Charles Finney spends quite a bit of time in his autobiography pointing out the differences between him and other ministers of the Gospel in the manner in which they communicate the message. He says he never really preaches; he just talks to the people. Other ministers, trained as they were at the colleges of the nineteenth century, would always “preach,” but never really connect with the people to whom they were preaching.
Ministers generally avoid preaching what the people before them will understand as addressed particularly to them. They will preach to them about other people, and the sins of other people, instead of addressing them and saying, “You are guilty of these sins;” and “The Lord requires this of you.”
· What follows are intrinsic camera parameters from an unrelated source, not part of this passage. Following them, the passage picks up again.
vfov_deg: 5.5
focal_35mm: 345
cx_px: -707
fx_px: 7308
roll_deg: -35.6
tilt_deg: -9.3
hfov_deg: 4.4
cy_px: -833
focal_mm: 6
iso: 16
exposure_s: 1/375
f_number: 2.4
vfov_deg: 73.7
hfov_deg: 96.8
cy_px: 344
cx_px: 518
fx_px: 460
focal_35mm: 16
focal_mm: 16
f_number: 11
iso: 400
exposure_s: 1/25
They often preach about the Gospel instead of preaching the Gospel. They often preach about sinners instead of preaching to them. They studiously avoid being personal, in the sense of making the impression on any one present that he is the man.
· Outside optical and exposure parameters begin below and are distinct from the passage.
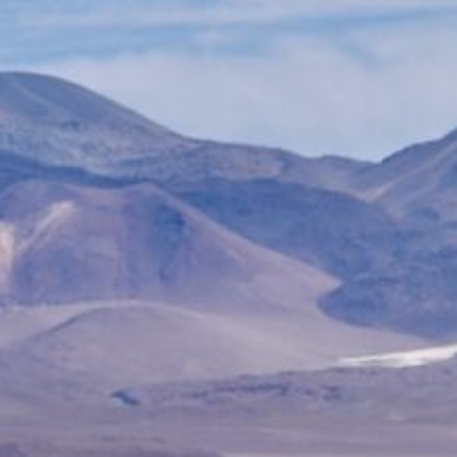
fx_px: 11859
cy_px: 95
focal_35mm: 794
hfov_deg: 2.2
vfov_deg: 2.2
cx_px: 515
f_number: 9
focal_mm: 200
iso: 500
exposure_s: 1/4000
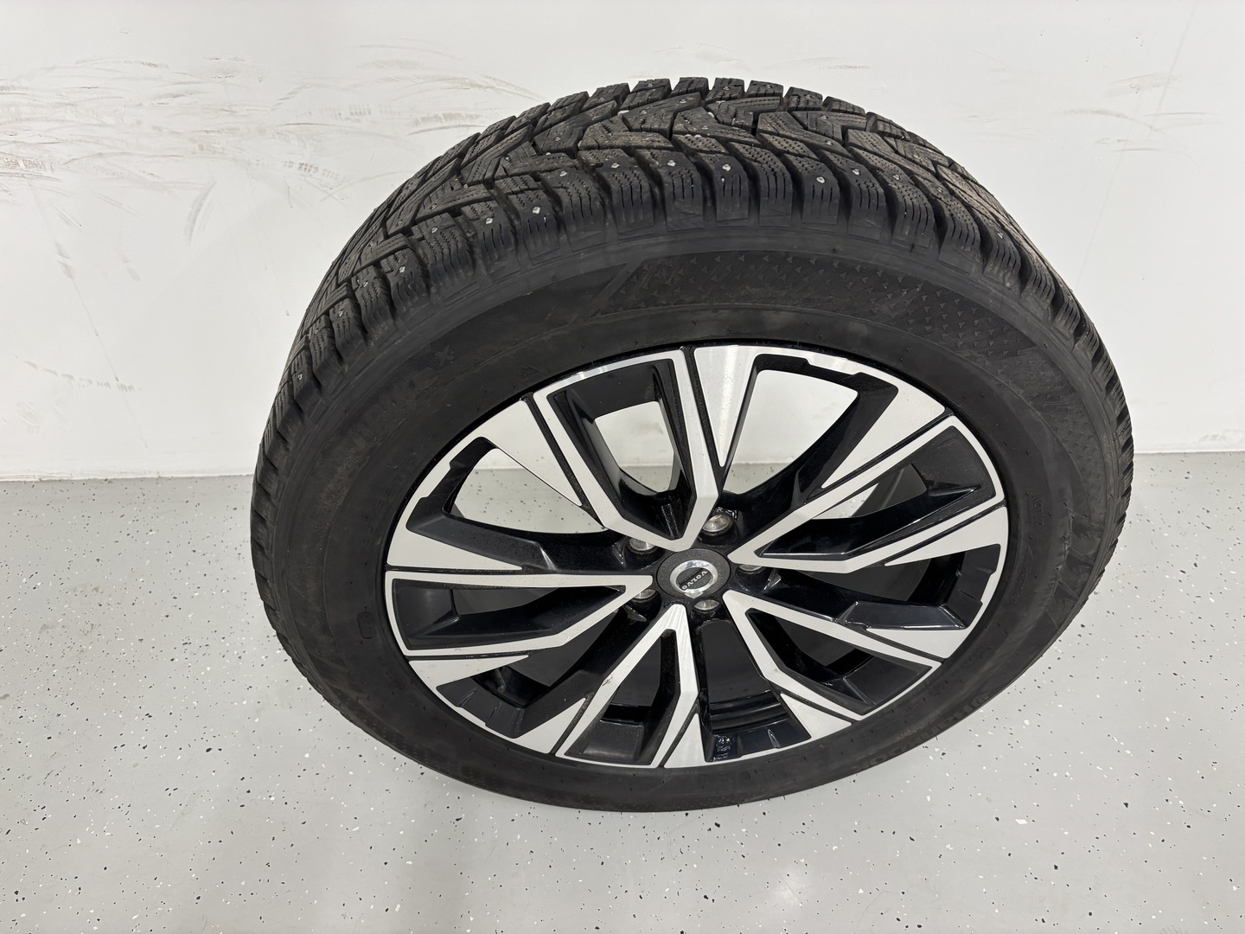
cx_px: 622
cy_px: 467
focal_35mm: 26
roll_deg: -0.1
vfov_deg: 53.1
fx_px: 935
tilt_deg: -41.2
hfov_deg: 67.3
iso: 125
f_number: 1.6
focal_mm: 5.96
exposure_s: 1/50
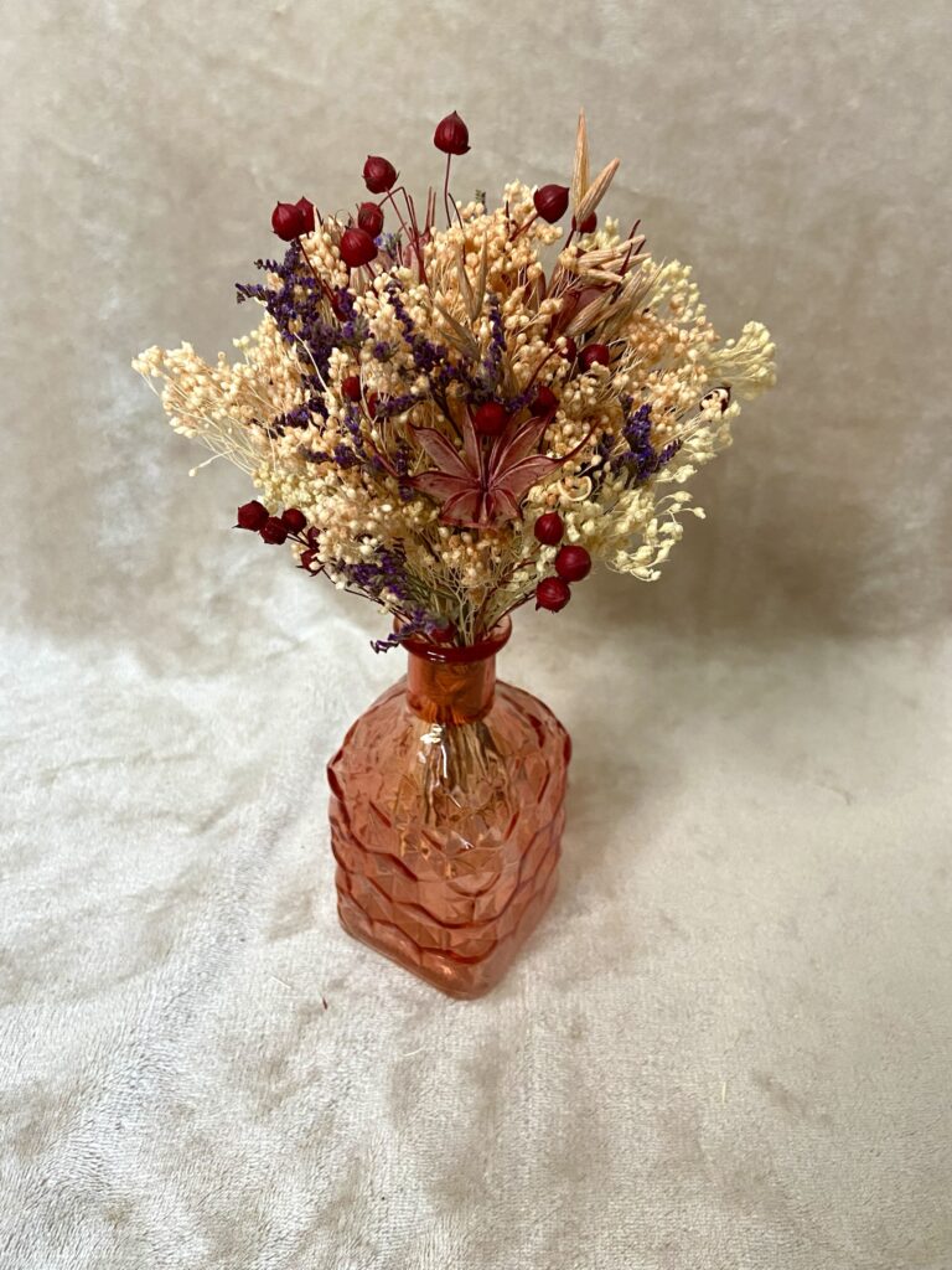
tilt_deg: -38.0
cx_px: 476
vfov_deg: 67.3
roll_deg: -0.5
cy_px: 635
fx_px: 953
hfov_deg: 53.1
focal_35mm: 26
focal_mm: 4.25
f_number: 1.8
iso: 320
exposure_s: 1/60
Now I have thought it my duty to pursue a different course; and I always have pursued a different course. I have often said, “Do not think I am talking about anybody else; but I mean you, and you, and you.”
Ministers told me at first that people would never endure this; but would get up and go out, and never come to hear me again. But this is all a mistake. Very much, in this as in everything else, depends on the spirit in which it is said. If the people see that it is said in the spirit of love, with a yearning desire to do them good; if they cannot call it an ebullition of personal animosity, but if they see, and cannot deny that it is telling the truth in love; that it is coming right home to them to save them individually, there are very few that will continue to resent it.
If at the time they feel pointed at and rebuked, nevertheless the conviction is upon them that they needed it, and it will surely ultimately do them great good.
The key in that passage is Finney’s caution that any pointing out of sin must be done in love, and that people need to understand the great desire is to help them eternally. What was true in Finney’s time is still true today.